I have the same issue when trying to do RunPCA on a relatively small object. 89k cells. I have worked with much larger objects in the past without issue.
`test <- RunPCA(test) Warning: Converting to a dense matrix may use excessive memory This message is displayed once every 8 hours.
*** caught segfault *** address 0x7f1bd4864c94, cause 'memory not mapped'
Traceback: 1: build_csparse_matrix_double_cpp(iter) 2: asMethod(object) 3: as(from, "dgCMatrix") 4: as.matrix(.) 5: as(from, "dgCMatrix") %>% as.matrix() 6: asMethod(object) 7: as(x, "matrix") 8: as.matrix.IterableMatrix(X) 9: as.matrix(X) 10: apply(X = data.use, MARGIN = 1L, FUN = var) 11: PrepDR5(object = object, features = features, layer = layer, verbose = verbose) 12: RunPCA.StdAssay(object = object[[assay]], assay = assay, features = features, npcs = npcs, rev.pca = rev.pca, weight.by.var = weight.by.var, verbose = verbose, ndims.print = ndims.print, nfeatures.print = nfeatures.print, reduction.key = reduction.key, seed.use = seed.use, ...) 13: RunPCA(object = object[[assay]], assay = assay, features = features, npcs = npcs, rev.pca = rev.pca, weight.by.var = weight.by.var, verbose = verbose, ndims.print = ndims.print, nfeatures.print = nfeatures.print, reduction.key = reduction.key, seed.use = seed.use, ...) 14: RunPCA.Seurat(test) 15: RunPCA(test) `
I've been getting the same issue on a dataset of 40k cells and 75k features, with counts ect. stored in file using BPCells.
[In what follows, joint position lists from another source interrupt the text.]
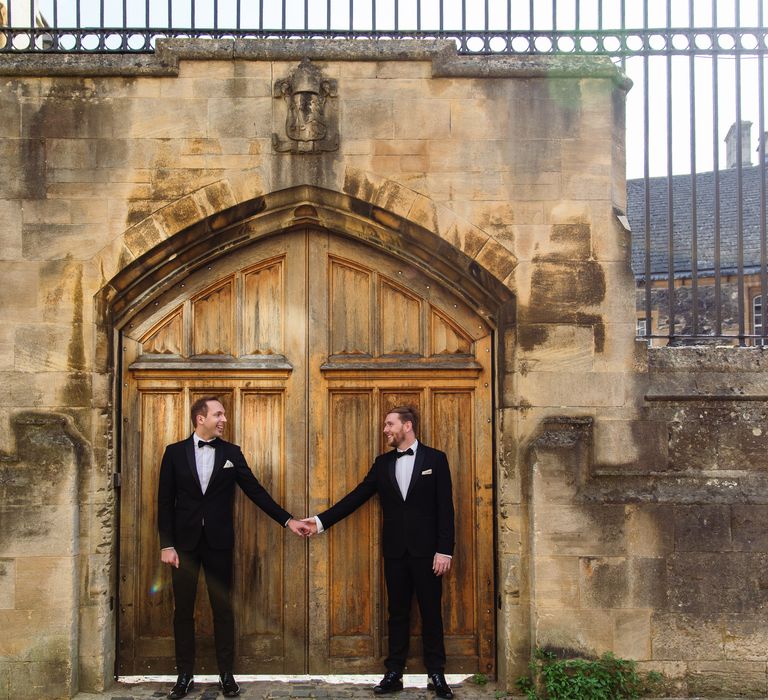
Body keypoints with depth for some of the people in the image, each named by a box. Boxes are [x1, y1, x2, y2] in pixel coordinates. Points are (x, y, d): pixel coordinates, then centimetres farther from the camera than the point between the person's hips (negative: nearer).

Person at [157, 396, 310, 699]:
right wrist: (167, 544, -6)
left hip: (218, 541, 1)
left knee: (223, 609, 5)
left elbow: (255, 490, 3)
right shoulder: (175, 452, 1)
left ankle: (226, 674, 15)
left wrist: (287, 520, -3)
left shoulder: (231, 453, 4)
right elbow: (165, 501, 0)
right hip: (184, 541, -1)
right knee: (183, 610, 6)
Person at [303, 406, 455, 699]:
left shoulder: (435, 459, -2)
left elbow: (445, 508, -5)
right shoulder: (383, 463, 9)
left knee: (431, 612, 3)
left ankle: (437, 675, 13)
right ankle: (394, 674, 16)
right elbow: (357, 496, 7)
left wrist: (445, 550, -11)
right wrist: (322, 520, 1)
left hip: (426, 550, -3)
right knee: (397, 613, 9)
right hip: (395, 550, 3)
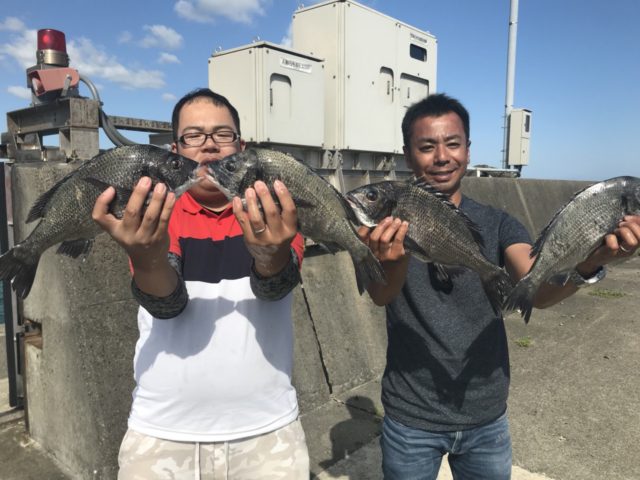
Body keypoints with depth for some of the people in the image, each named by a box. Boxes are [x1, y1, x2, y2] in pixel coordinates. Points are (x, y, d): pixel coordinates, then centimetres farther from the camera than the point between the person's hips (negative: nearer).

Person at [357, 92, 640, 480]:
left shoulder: (498, 225, -4)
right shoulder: (388, 226, -10)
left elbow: (537, 289, -19)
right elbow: (380, 294, -27)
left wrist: (590, 261, -39)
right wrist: (395, 260, -49)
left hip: (487, 418, 2)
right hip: (411, 418, -2)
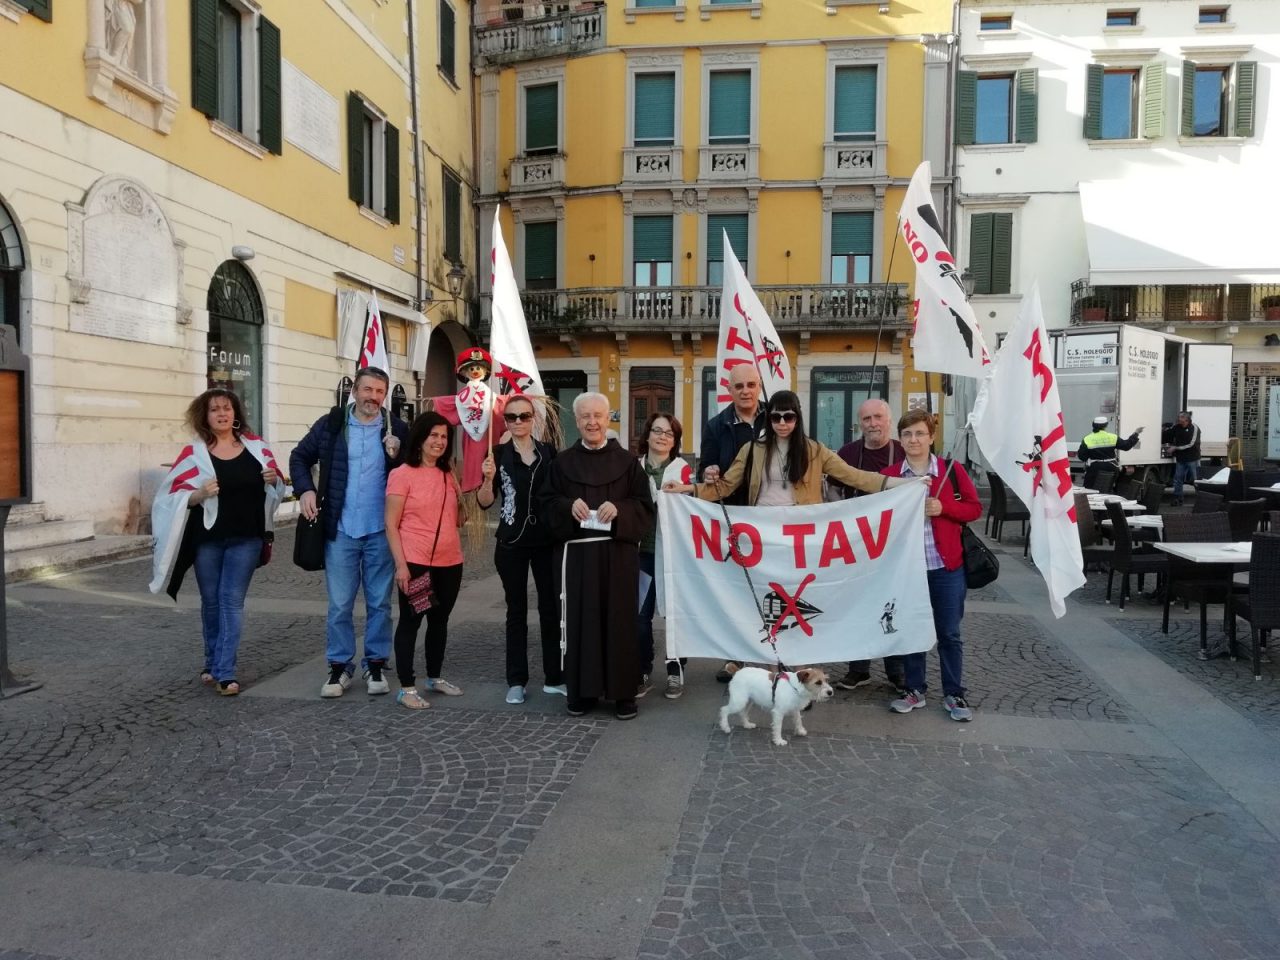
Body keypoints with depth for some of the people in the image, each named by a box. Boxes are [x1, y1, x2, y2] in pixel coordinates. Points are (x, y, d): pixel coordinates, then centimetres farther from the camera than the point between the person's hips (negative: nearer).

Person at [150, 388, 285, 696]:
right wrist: (200, 493, -22)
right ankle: (212, 662, 30)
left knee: (232, 600, -1)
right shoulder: (193, 452, -2)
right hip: (207, 539, 0)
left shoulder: (254, 446, 3)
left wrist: (273, 480, -11)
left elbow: (277, 486, 12)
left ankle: (225, 672, -1)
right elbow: (174, 496, -3)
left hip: (246, 538, 0)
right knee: (211, 600, 12)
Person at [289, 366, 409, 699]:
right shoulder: (330, 424, 1)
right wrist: (305, 489, -3)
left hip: (381, 531, 0)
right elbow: (300, 457, 12)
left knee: (379, 603, 9)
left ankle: (376, 664, 22)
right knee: (339, 604, 7)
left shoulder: (397, 429, -1)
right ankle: (339, 666, 19)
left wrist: (396, 456, -17)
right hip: (340, 531, 0)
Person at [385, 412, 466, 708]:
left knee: (439, 621, 16)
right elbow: (391, 525, -9)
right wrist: (400, 564, -16)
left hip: (450, 562, 6)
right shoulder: (402, 475, -7)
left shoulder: (449, 475, 11)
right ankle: (406, 687, 9)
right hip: (415, 562, -6)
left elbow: (459, 518, 12)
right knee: (410, 621, 2)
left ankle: (435, 677, 31)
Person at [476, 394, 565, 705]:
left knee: (551, 607, 5)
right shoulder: (498, 454, -2)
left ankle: (554, 677, 15)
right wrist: (489, 478, -23)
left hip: (547, 541, 1)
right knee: (517, 610, 7)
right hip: (511, 542, -1)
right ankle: (516, 681, 14)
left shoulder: (549, 452, 2)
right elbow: (484, 502, -5)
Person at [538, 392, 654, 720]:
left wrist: (619, 509, -16)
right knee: (579, 620, 3)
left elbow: (645, 507, 2)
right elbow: (544, 504, 6)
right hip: (575, 552, 1)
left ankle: (623, 692, 12)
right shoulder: (563, 462, 8)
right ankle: (582, 690, 15)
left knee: (619, 620, 2)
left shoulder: (626, 461, 5)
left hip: (618, 553, -1)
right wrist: (568, 506, -13)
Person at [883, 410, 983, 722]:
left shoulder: (952, 470, -2)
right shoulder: (888, 475, 1)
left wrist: (943, 507, -14)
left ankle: (954, 695, 21)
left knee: (949, 633, 8)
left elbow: (974, 508, 1)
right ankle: (914, 690, 25)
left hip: (946, 566, -1)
My workaround was to subset the Seurat object to one only containing variable features. [ And then recall FindVariableFeatures to workaround the subset issue #8555 ]. Then RunPCA worked with moderate memory usage and I assigned the pca back into the main object.
filt
An object of class Seurat 75117 features across 40047 samples within 1 assay Active assay: RNA (75117 features, 2000 variable features) 3 layers present: counts, data, scale.data
var.feat = VariableFeatures(filt)
for_pca = subset(filt, features=var.feat)
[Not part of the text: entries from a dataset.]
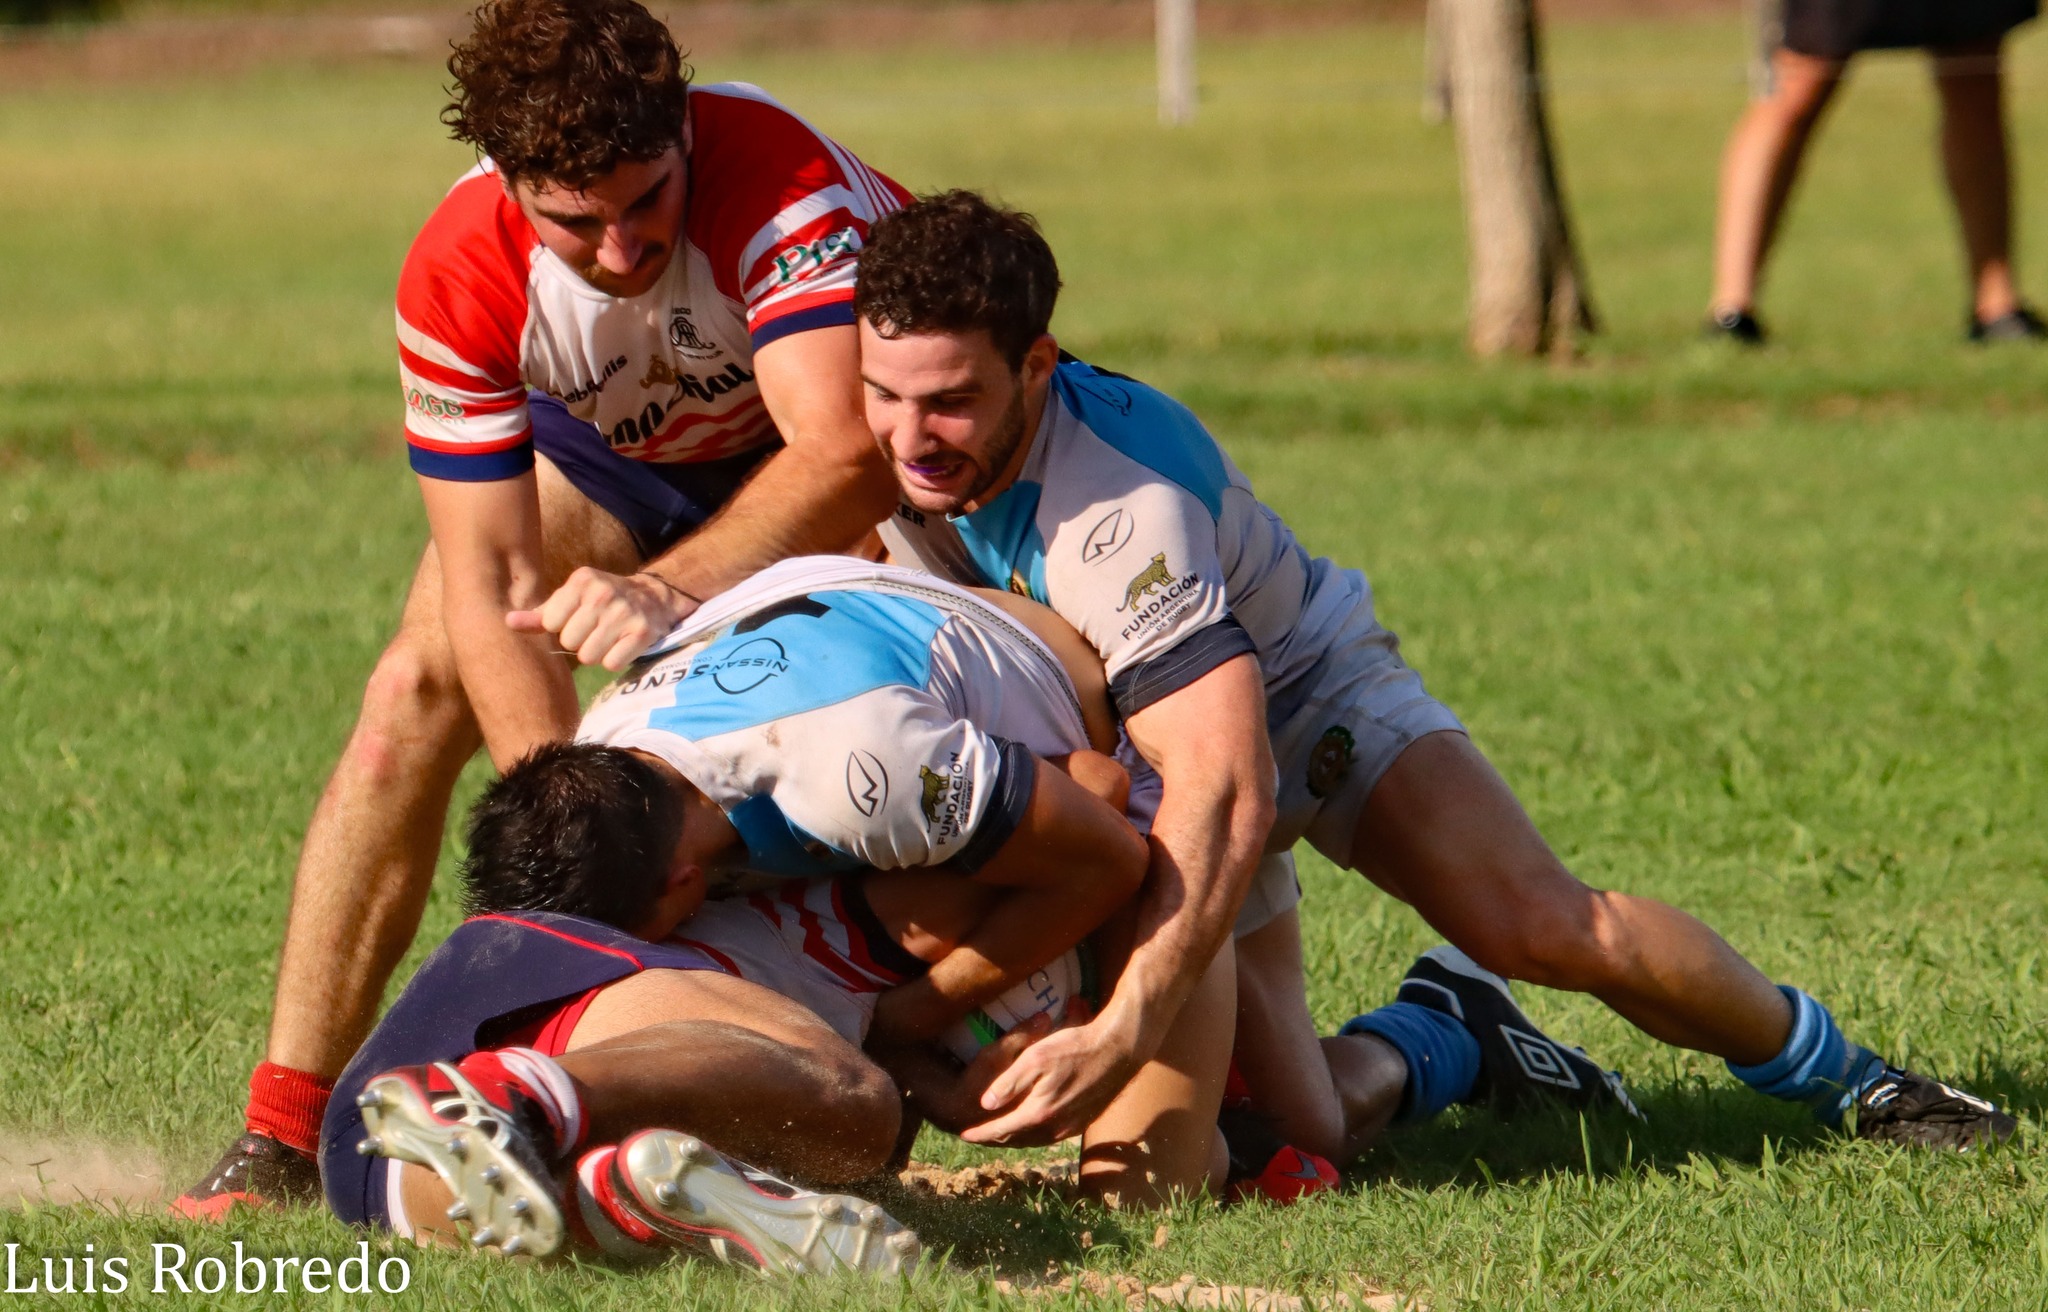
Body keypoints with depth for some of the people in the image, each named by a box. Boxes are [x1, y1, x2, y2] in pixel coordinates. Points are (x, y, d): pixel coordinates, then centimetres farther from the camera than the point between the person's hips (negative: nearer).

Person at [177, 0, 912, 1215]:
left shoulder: (776, 175, -42)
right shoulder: (460, 279, -32)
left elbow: (846, 452, -53)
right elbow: (492, 590, -30)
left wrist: (675, 589, -69)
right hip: (607, 453, 2)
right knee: (417, 691, -13)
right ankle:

for_pca = FindVariableFeatures(for_pca)
for_pca
An object of class Seurat 2000 features across 40047 samples within 1 assay Active assay: RNA (2000 features, 2000 variable features) 3 layers present: counts, data, scale.data
for_pca = RunPCA(for_pca)
filt[["pca"]] = for_pca[["pca"]]
RunPCA is supposed to use variable features by default, so idk maybe there's a clue there :)
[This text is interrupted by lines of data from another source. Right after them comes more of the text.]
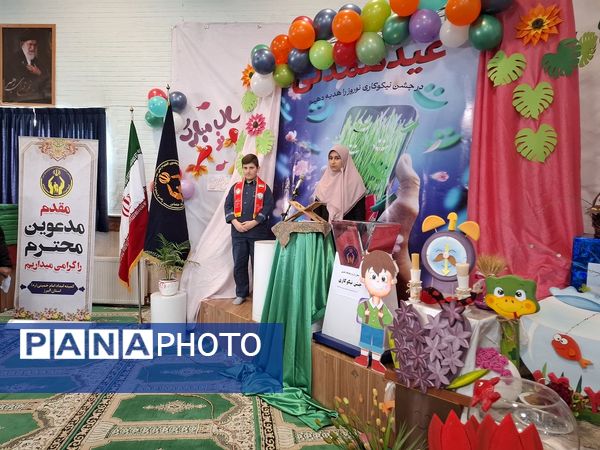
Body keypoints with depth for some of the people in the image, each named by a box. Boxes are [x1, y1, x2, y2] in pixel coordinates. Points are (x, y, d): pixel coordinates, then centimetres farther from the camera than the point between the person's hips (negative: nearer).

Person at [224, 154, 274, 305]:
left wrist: (253, 222, -15)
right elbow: (228, 206, 7)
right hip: (238, 232, 3)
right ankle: (241, 293, 21)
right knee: (239, 264, 7)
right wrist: (235, 222, -9)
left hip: (258, 232, -3)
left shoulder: (264, 188, 2)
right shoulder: (236, 187, 12)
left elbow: (268, 207, -6)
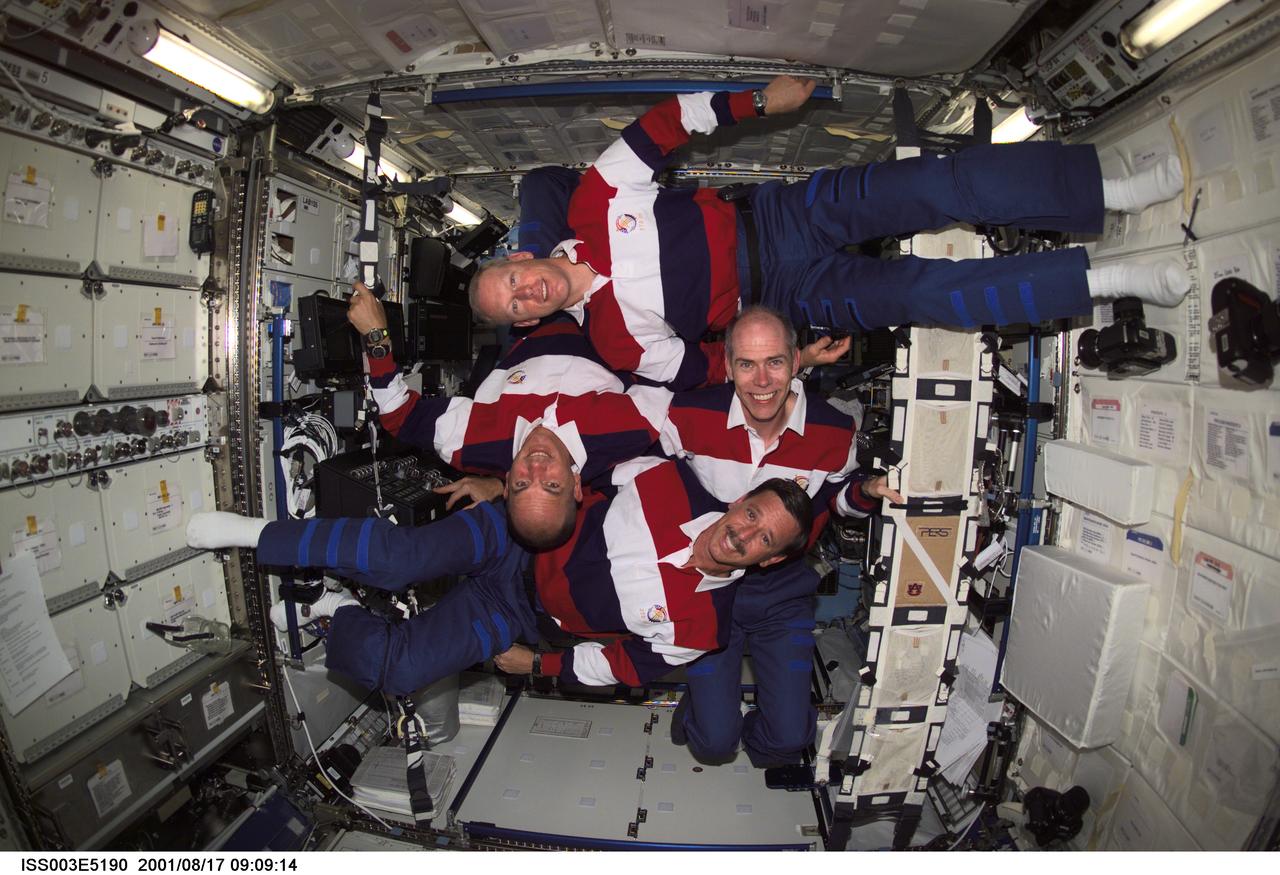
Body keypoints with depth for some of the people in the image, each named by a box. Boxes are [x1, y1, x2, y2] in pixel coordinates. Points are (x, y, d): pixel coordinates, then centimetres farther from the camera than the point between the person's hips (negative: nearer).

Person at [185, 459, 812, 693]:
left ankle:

I'm getting this error too, when not using BPCells
Hi, I belive that this problem is caused by Rcpp. I fixed this problem after removing current Rcpp and RcppAnnoy and re-compiling them in current enviroment. I guess this glitch was caused by the different c++ you using from different enviroment.